-- EXERCISE TEXT follows --

So how will this be recovered? I suspect that large areas of ND will soon become strip mines.
Posted by: rocknerd | Apr 11, 2008 4:46:52 AM
We are akin to heroin addicts, who just found a stack of dirty needles, and are giddy about it.
Posted by: steve | Apr 11, 2008 4:55:47 AM
No this is more like a single dirty needle found behind the tv covered in rat fesses, its useless. The USA supposedly has 1.5 trillion barrels of oil shale, where?
Posted by: Ben | Apr 11, 2008 5:38:03 AM
Ben, this is not "oil shale" as seen in the Green River formation. Bakken contains regular oil in a shale formation, extracted by conventional drilling techniques. "Oil shale" is actually not oil at all, but an oil precursor called kerogen. Kerogen needs extensive treatment to become oil.
The term "shale oil" should be removed from the headline to prevent confusion.
Posted by: doggydogworld | Apr 11, 2008 5:51:43 AM
DDW,
Good point, removed.
--Mike
Posted by: Mike | Apr 11, 2008 5:55:26 AM
If it is really true the world is coming to an end from global warming, then discovering billions of barrels of oil is like an alcoholic discovering a billion barrels of whiskey.
Posted by: Alex Kovnat | Apr 11, 2008 6:01:27 AM
Alex Kovnat,
Global warming is not the end of the world, its just the world is changes... for the worse for most people.
Posted by: Ben | Apr 11, 2008 6:24:29 AM
the tricky phrase here is "technically recoverable." At what cost?
Posted by: fred | Apr 11, 2008 6:28:54 AM
And nothing cute, fuzzy, or photogenic lives in North Dakota, either! Fire up the drills.
Posted by: Matthew | Apr 11, 2008 6:49:47 AM
Good News. The world's oil addiction will be satified for 40 more days. Nine more like this and we will be OK for one more year.
Posted by: Harvey D | Apr 11, 2008 7:01:02 AM
Fred, the term technically recoverable basically means using techniques already in place at producing wells. Since producing wells get shut down if they're not making a profit, the term implies economic viability. I have read elsewhere Bakken recovery costs run around $30/bbl.
Also note that Bakken is believed to be much larger than this report indicates. Oil in place is estimated at 200-500 billion bbls. Recovery estimates run the gamut from a couple percent to as high as 50%, which could increase US reserves by up to 10x. Time will tell.
Posted by: doggydogworld | Apr 11, 2008 7:04:35 AM
It's full of oil everywhere. It's just that since 1945 the c.i.a organize and rule the world. They have monopolize the oil business worldwide and there is no longer competition. Everything is decided by few people and they say continously that there is no more oil reserve, that it's the fault of arabs( foreign contry's ) and that nothing can replace gasoline but they must study at high costs hydrogen and that it don't work and that we must burn foods to make ethanol. These peoples are killing the planet and they stop democracy in 2001.

-- EXERCISE TEXT concluded --

## TASK DETAILS
In the comment thread, what does doggydogworld say "oil shale" actually is?

-- DATA PROVIDED follows --

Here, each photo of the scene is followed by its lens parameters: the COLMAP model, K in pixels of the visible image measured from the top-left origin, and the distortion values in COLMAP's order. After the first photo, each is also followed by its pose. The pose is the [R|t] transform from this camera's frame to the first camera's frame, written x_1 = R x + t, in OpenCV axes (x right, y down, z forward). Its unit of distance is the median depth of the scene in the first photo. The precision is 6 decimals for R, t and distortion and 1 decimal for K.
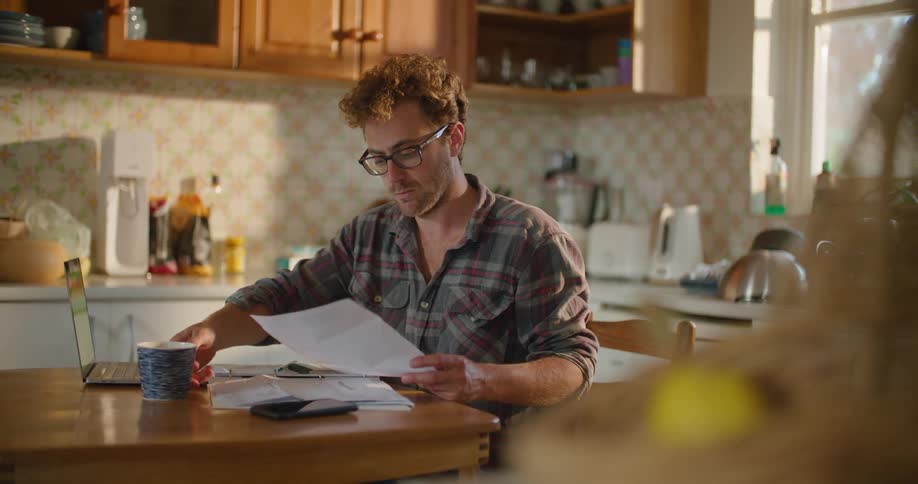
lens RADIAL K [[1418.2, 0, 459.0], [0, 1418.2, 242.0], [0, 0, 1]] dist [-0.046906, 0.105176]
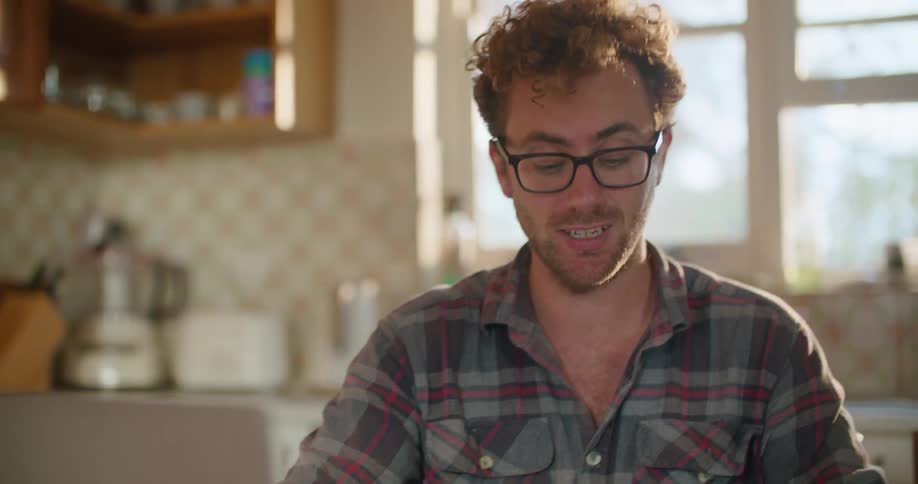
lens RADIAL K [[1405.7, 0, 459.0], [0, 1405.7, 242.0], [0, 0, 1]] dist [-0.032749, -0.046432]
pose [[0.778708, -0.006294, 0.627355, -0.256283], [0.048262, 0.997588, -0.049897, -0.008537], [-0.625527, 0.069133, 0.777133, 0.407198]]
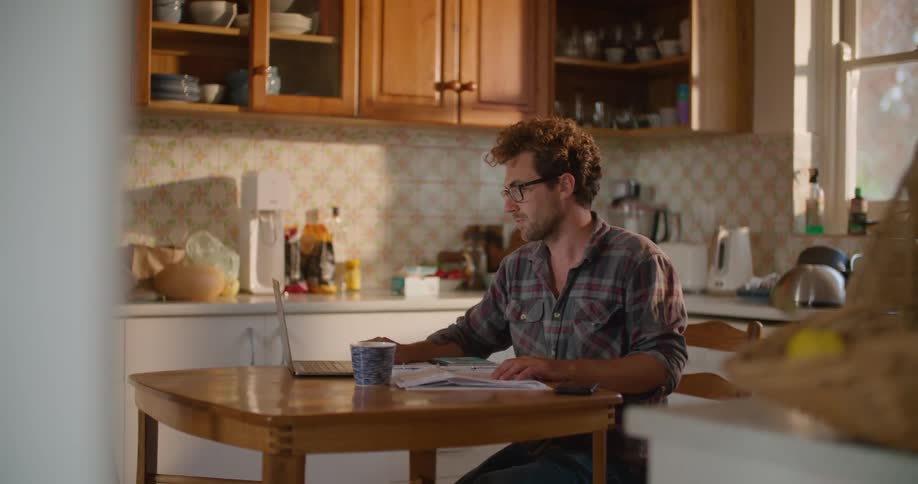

-- DATA PROVIDED concluded --

## ANSWER AREA
It is not oil at all but an oil precursor called kerogen.